▶ [GOAL OF THE EXERCISE]: Everything from the line with "T9, label: Q2 -> Q3" to the end of the data below must be returned exactly as it is, and nothing besides.

▶ [DATA IN THIS EXERCISE]:
Content starts

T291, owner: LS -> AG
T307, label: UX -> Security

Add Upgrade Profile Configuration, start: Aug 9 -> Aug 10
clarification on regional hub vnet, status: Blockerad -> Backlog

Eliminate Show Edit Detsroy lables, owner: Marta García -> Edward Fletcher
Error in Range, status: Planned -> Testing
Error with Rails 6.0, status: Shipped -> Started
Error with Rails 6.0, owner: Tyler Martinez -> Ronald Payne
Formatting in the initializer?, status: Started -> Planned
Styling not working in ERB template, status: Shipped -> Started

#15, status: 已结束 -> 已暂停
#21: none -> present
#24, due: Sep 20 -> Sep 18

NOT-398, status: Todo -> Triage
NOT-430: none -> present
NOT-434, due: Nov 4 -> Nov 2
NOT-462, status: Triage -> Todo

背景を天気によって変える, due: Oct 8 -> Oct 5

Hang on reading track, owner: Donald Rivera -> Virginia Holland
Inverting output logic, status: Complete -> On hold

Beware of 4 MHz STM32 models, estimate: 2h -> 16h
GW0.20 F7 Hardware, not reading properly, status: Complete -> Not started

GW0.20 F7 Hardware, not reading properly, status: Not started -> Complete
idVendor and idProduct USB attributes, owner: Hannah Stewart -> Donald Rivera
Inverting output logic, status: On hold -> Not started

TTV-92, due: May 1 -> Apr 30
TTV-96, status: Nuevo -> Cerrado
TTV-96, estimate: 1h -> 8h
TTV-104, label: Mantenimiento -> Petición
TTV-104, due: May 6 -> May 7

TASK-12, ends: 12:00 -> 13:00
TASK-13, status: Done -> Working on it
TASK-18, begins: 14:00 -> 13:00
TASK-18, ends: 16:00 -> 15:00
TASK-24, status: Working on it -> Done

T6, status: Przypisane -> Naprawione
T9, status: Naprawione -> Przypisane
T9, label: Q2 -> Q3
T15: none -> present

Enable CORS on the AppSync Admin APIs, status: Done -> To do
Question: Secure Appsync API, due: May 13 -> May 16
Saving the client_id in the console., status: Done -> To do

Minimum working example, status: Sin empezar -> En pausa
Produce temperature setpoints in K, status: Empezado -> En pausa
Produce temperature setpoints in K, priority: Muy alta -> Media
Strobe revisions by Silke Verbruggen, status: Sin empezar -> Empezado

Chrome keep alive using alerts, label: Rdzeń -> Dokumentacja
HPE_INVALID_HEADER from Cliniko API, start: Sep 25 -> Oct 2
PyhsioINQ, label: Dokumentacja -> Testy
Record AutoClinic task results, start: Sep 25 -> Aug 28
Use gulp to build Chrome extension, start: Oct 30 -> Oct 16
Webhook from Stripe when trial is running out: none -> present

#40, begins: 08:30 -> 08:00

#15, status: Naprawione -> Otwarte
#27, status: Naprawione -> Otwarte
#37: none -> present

Content ends

▶ [SOLUTION FOR THIS PROBLEM]:
T9, label: Q2 -> Q3
T15: none -> present

Enable CORS on the AppSync Admin APIs, status: Done -> To do
Question: Secure Appsync API, due: May 13 -> May 16
Saving the client_id in the console., status: Done -> To do

Minimum working example, status: Sin empezar -> En pausa
Produce temperature setpoints in K, status: Empezado -> En pausa
Produce temperature setpoints in K, priority: Muy alta -> Media
Strobe revisions by Silke Verbruggen, status: Sin empezar -> Empezado

Chrome keep alive using alerts, label: Rdzeń -> Dokumentacja
HPE_INVALID_HEADER from Cliniko API, start: Sep 25 -> Oct 2
PyhsioINQ, label: Dokumentacja -> Testy
Record AutoClinic task results, start: Sep 25 -> Aug 28
Use gulp to build Chrome extension, start: Oct 30 -> Oct 16
Webhook from Stripe when trial is running out: none -> present

#40, begins: 08:30 -> 08:00

#15, status: Naprawione -> Otwarte
#27, status: Naprawione -> Otwarte
#37: none -> present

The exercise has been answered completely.